日本最古の定期対抗戦
「学習院はもともと、特権階級である華族が一般市民と異なった環境で学ぶ学校として設置され、そこに皇族も入学するようになりました。一般市民とは異なる優美なライフスタイルを持つ子弟ばかりでしたが、それだけに皇族への敬愛もあり、皇族の生き方を理解する学生がほとんどでした」
小田部教授が続ける。
「教員や学校設備も、ふさわしい対応を続けており、戦後に一般の学校になったものの、内部では伝統がまだ受け継がれています。悠仁さまを将来の天皇として教育されるのであれば、学校設備や同級生との関係などに、長年配慮してきた学習院のほうが適していると思われます。一般の教育機関に入っていくことは、いらぬ出費や精神的負担、制度改革などを当該学校や在職者、在校生に負わせるリスクがあります」
未来の天皇陛下の進学先は学習院が適切であるーー。そんな意見も聞かれる中で、学習院OBのひとりも、今回の筑附進学に肩を落とす。
「秋篠宮家の方々は、なぜ頑なに“学習院以外”の学校を選ばれるのでしょうか……。学習院OBの一部からは、怒りにも似た声が聞こえてきます。上皇陛下や天皇陛下、秋篠宮さまなどの皇位継承者の方々は学習院に進まれています。警備体制のノウハウはもちろんのこと、学校職員や保護者にも学習院のOBが多く、皇族の受け入れが理解されやすい学校のため、静かな環境で学ぶことができるはずなのですが……」
そんな中、さらなる“波乱”が起こり得るのが、6月に控えているという。毎年恒例の“定期戦”だ。

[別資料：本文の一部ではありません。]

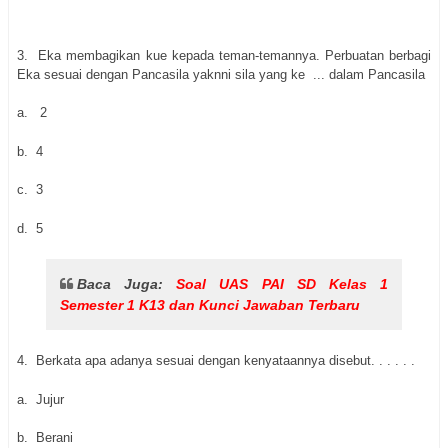
3.
Eka membagikan kue kepada teman-temannya. Perbuatan berbagi
Eka sesuai dengan Pancasila yaknni sila yang ke ... dalam Pancasila
a.
2
b.
4
c.
3
d.
5
Baca Juga:
Soal UAS PAI SD Kelas 1
Semester 1 K13 dan Kunci Jawaban Terbaru
4.
Berkata apa adanya sesuai dengan kenyataannya disebut. . . . . .
a.
Jujur
b.
Berani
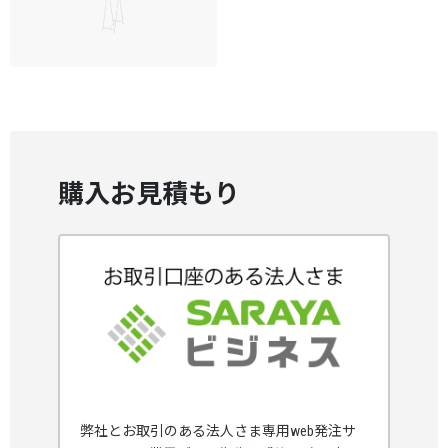
購入お見積もり
弊社とお取引のある法人さま専用web発注サ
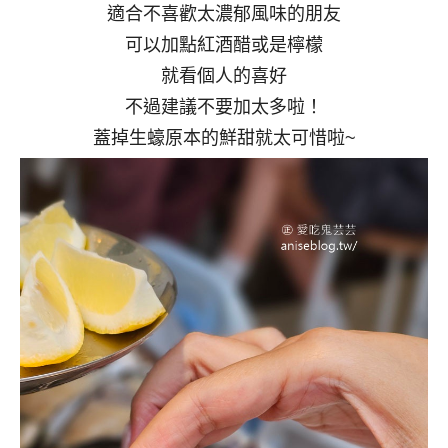
適合不喜歡太濃郁風味的朋友
可以加點紅酒醋或是檸檬
就看個人的喜好
不過建議不要加太多啦！
蓋掉生蠔原本的鮮甜就太可惜啦~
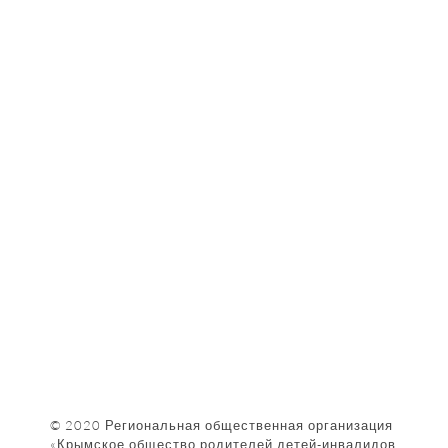
Контакты
Партнёры
Наши Фотографии
КАК НАС НАЙТИ
© 2020 Региональная общественная организация
«Крымское общество родителей детей-инвалидов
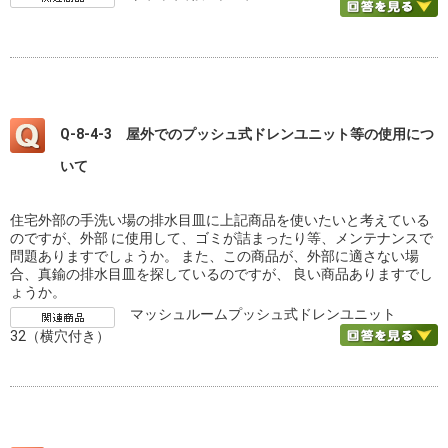
Q-8-4-3 屋外でのプッシュ式ドレンユニット等の使用につ
いて
住宅外部の手洗い場の排水目皿に上記商品を使いたいと考えている
のですが、外部 に使用して、ゴミが詰まったり等、メンテナンスで
問題ありますでしょうか。 また、この商品が、外部に適さない場
合、真鍮の排水目皿を探しているのですが、 良い商品ありますでし
ょうか。
マッシュルームプッシュ式ドレンユニット
32（横穴付き）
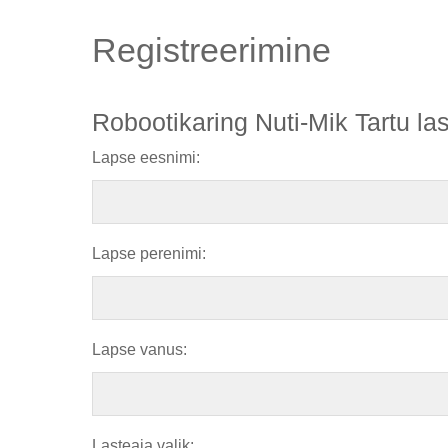
Registreerimine
Robootikaring Nuti-Mik Tartu l
Lapse eesnimi:
Lapse perenimi:
Lapse vanus:
Lasteaia valik:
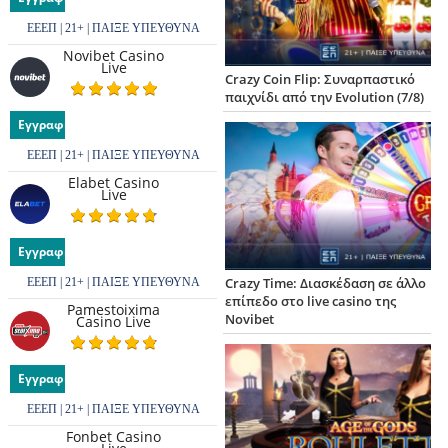
και αποδέχομαι να λαμβάνω ενημερωτικά email
από froytakia.gr σχετικά με προσφορές σε
ΕΕΕΠ | 21+ | ΠΑΙΞΕ ΥΠΕΥΘΥΝΑ
καζίνο.
Novibet Casino
Live
Όχι δεν επιθυμώ να εγγραφώ στην Newsletter
Crazy Coin Flip: Συναρπαστικό
λίστα
παιχνίδι από την Evolution (7/8)
Εγγραφή
ΕΕΕΠ | 21+ | ΠΑΙΞΕ ΥΠΕΥΘΥΝΑ
Elabet Casino
Live
Εγγραφή
Crazy Time: Διασκέδαση σε άλλο
ΕΕΕΠ | 21+ | ΠΑΙΞΕ ΥΠΕΥΘΥΝΑ
επίπεδο στο live casino της
Pamestoixima
Novibet
Casino Live
Εγγραφή
ΕΕΕΠ | 21+ | ΠΑΙΞΕ ΥΠΕΥΘΥΝΑ
Fonbet Casino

「これは学習院と筑附の両校が部活対抗で試合を行う恒例行事。この総合定期戦は1896年の野球と柔道の対抗戦が起源で、何度か中止になることはあれど70回も続く“伝統の一戦”なのです。6月の第一土曜日に各運動部が競い合うもので、学習院側は“附属戦”、筑附側は“院戦”と呼び合っています。

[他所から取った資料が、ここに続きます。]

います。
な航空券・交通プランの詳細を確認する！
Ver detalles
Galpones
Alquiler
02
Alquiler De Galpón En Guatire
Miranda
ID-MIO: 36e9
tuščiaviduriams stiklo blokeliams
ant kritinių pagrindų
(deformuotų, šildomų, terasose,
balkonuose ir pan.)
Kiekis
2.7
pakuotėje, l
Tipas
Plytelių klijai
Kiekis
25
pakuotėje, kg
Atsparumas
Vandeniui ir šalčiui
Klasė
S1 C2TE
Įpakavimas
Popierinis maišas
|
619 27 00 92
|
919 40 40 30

日本最古の定期対抗戦でもあり、応援団やチアリーダーだけではなく、一般生徒たちもこぞって応援する両校の一大イベント。悠仁さまが運動部に入部されたら、学習院と対峙することになりますし、運動部でなくとも応援に参加されることでしょう。でも、未来の天皇がまさか学習院と戦うことになるなんて……」(同・学習院OB)
国民の疑念が払拭されない中、学習院との“6月決戦”で新たな波紋は起きてしまうのか。